[Source text]
● ● ● ● ●

Available Recording(s)

There has been controversy about the dating of the Missa Papae Marcelli. Pope Marcellus, who had expressed an intention to reform church music so that the words could easily be heard and understood, reigned only for three weeks in early 1555. If the Mass was written during his pontificate, then it must be dated to 1555. If it was in memory of Pope Marcellus or simply a tribute in accordance with his principles, it could have been written at a later date. After the Council of Trent a commission of cardinals was established, meeting in Rome in 1564 and 1565 to consider the question of church music. Legend has it that, as in Pfitzner's opera Palestrina, the composer's work was heard, with others, as an example of what could be done to provide intelligibility in a polyphonic context. The work was, in any case, published in 1567 in Palestrina's second collection of Mass settings. It follows the general guidance that was eventually to result from the Council of Trent in its general clarity of texture and apparent avoidance of a secular cantus firmus, although some have chosen to find in it a subversive reference to the popular L'homme armé (The Armed Man), suggested at the outset and recurring in later movements. In the end, however, the Council did not specifically condemn the use of a secular cantus firmus, although there had been a general injunction against music that was 'lascivious or impure'. Palestrina himself later published two Masses using L'homme armé as a basis, but in general made relatively little use of secular melodies in his music. Polyphonic structures in music of the period, it should be added, were often built on an existing melody, taken in sections and treated imitatively by voice after voice. While this so-called cantus firmus was often derived from plainchant, it could equally well be drawn from secular compositions of one sort or another. While the Council of Trent may have limited musical excesses, it certainly did not put an end to the use of secular sources of material.

● ● ● ● ●

(Landmark coordinate records)
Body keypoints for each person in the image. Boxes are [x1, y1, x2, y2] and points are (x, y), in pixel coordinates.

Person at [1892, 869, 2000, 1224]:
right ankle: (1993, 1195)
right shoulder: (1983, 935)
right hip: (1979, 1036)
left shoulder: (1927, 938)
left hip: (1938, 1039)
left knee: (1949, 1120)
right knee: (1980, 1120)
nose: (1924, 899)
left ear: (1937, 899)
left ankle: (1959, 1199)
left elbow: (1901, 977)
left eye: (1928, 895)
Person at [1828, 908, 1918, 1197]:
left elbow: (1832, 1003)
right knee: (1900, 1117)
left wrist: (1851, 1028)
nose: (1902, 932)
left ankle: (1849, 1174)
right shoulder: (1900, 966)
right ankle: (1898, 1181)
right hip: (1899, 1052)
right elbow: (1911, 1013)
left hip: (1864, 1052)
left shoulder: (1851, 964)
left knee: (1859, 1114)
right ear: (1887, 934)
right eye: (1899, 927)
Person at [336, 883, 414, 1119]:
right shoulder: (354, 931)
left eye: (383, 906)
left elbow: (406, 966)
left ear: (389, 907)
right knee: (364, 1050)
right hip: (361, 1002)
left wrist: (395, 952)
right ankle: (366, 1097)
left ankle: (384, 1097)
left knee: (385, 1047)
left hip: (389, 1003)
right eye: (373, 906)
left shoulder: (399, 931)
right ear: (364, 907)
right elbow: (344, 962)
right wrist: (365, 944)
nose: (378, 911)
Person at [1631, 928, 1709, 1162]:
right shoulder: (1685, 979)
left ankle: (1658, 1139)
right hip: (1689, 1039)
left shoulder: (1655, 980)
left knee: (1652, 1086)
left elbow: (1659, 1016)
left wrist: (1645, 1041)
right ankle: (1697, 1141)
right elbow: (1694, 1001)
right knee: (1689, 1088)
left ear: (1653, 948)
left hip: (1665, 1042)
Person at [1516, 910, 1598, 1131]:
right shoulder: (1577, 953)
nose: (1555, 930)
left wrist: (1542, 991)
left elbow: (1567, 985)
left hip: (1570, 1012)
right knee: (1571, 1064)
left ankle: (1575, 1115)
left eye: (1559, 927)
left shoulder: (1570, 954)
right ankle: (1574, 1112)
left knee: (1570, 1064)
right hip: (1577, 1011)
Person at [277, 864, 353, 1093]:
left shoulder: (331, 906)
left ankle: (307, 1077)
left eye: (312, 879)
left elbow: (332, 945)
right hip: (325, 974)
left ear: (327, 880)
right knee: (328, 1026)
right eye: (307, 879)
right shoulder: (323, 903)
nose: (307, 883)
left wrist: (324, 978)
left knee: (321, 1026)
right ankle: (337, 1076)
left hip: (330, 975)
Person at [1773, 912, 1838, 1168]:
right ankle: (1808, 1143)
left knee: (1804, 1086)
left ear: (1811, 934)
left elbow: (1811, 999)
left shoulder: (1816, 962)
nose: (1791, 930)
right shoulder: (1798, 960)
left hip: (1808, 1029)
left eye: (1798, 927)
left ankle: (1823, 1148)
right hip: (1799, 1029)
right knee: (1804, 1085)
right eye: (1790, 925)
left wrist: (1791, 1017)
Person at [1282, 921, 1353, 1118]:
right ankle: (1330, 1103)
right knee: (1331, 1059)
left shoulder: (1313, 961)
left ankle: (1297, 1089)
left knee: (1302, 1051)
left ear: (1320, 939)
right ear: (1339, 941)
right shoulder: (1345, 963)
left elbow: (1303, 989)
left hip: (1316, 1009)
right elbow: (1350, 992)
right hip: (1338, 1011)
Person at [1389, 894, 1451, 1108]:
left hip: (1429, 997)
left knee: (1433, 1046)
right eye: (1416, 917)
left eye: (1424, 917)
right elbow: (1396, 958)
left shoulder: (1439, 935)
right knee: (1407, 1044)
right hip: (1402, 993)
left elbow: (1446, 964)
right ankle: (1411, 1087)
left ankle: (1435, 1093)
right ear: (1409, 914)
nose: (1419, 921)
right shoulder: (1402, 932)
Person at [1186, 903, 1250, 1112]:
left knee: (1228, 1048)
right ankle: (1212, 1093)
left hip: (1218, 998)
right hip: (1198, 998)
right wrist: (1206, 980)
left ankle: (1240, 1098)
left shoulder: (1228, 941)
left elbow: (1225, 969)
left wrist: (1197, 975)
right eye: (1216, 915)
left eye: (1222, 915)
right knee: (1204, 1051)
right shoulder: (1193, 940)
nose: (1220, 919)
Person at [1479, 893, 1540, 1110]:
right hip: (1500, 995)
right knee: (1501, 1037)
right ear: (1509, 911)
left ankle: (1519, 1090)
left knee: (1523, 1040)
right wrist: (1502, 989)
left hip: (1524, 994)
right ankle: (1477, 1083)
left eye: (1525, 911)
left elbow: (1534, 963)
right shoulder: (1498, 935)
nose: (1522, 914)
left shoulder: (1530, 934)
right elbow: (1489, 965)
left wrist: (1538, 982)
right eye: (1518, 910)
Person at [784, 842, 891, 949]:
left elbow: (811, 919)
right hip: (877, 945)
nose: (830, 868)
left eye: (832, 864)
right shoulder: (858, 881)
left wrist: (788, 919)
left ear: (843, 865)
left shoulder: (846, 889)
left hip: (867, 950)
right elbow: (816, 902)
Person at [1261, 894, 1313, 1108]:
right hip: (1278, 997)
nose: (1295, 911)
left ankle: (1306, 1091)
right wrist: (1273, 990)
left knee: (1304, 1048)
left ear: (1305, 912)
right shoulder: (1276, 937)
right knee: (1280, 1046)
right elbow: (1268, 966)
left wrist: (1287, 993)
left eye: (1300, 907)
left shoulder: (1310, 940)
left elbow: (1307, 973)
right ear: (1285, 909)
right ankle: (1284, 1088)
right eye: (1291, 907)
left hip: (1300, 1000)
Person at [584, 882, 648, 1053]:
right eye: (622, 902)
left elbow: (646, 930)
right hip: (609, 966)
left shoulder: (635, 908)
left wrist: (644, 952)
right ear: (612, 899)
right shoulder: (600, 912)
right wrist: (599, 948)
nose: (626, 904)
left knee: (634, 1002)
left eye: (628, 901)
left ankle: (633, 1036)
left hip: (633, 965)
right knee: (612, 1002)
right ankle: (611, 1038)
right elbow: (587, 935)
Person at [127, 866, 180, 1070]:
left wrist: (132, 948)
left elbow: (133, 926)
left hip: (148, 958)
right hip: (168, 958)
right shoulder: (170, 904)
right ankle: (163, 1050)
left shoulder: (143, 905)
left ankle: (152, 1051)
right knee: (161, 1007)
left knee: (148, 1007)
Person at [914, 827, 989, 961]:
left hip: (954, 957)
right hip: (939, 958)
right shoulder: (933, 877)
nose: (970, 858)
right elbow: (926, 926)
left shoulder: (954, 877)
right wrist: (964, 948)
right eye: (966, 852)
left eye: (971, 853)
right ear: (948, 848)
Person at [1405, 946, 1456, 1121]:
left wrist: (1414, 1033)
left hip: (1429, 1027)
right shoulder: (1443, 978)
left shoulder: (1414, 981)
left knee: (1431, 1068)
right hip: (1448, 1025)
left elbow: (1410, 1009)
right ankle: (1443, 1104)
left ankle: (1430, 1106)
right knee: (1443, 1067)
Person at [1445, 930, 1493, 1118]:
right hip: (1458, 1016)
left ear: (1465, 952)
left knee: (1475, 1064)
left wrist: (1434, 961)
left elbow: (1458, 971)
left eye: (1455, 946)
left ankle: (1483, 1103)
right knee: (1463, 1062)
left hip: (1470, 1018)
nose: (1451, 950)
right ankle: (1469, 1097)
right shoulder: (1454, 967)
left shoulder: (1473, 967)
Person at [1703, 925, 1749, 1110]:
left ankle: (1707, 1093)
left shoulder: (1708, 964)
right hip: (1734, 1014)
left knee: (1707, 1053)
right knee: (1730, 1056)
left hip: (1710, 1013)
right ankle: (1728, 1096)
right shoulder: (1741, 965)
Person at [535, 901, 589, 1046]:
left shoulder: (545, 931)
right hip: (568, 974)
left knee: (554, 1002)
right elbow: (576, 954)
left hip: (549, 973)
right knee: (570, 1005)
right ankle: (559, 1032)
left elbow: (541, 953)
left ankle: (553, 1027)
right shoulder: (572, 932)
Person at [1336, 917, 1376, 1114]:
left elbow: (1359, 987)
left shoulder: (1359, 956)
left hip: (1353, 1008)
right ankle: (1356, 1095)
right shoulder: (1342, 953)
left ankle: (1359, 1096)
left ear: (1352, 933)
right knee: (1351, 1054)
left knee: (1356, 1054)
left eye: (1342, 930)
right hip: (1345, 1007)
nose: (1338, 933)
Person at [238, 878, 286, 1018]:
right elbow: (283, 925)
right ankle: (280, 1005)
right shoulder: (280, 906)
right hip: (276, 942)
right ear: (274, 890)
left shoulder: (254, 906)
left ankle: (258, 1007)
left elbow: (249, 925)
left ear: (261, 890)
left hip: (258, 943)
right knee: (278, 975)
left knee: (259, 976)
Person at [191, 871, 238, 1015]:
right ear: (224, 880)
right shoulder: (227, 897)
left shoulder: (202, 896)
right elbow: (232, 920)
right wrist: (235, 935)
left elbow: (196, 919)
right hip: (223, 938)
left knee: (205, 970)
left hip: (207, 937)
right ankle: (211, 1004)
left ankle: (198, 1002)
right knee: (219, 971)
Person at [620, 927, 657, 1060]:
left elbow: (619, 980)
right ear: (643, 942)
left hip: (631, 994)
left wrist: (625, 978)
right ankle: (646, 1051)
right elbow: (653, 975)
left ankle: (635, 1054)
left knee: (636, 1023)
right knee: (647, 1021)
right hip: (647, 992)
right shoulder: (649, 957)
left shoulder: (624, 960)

● ● ● ● ●

[Brief 1]
In the passage on the Missa Papae Marcelli, in which year was the work published, and in what collection?
[Brief 2]
For each statement, indicate whether the passage on the Missa Papae Marcelli agrees with it, answering yes or no and quoting the words that decide it: (a) Pope Marcellus reigned for three weeks in early 1555. (b) The Council of Trent specifically condemned the use of a secular cantus firmus. (c) Palestrina later published two Masses based on L'homme armé.
[Brief 3]
Carry the passage on the Missa Papae Marcelli forward, beginning after its final sentence.

[Exercise result 1]
It was published in 1567 in Palestrina's second collection of Mass settings.

[Exercise result 2]
(a) Yes: "reigned only for three weeks in early 1555"
(b) No: "the Council did not specifically condemn the use of a secular cantus firmus"
(c) Yes: "Palestrina himself later published two Masses using L'homme armé as a basis"

[Exercise result 3]
The Missa Papae Marcelli is for the most part for six voices, entering in close imitation in the opening Kyrie eleison. The Christe eleison brings an immediate element of homophonic writing at the outset, as pairs of voices answer each other before a fuller texture is explored, and the final Kyrie allows the voices to enter in imitation. The Gloria is in general syllabic and often homophonic in its treatment of the text, as is the Credo, in which the initial cantus firmus is at first heard from the first bass. Palestrina continues to explore the possibilities of contrasted groupings of voices, using a quartet for the words Crucifixus etiam pro nobis, before the six-voice Et in Spiritum Sanctum. The Sanctus finds a place for melismata, a number of notes allocated to one syllable, while the Benedictus is given to four voices. There is a full polyphonic texture in the Agnus Dei, with an element of canonic writing in the second Agnus.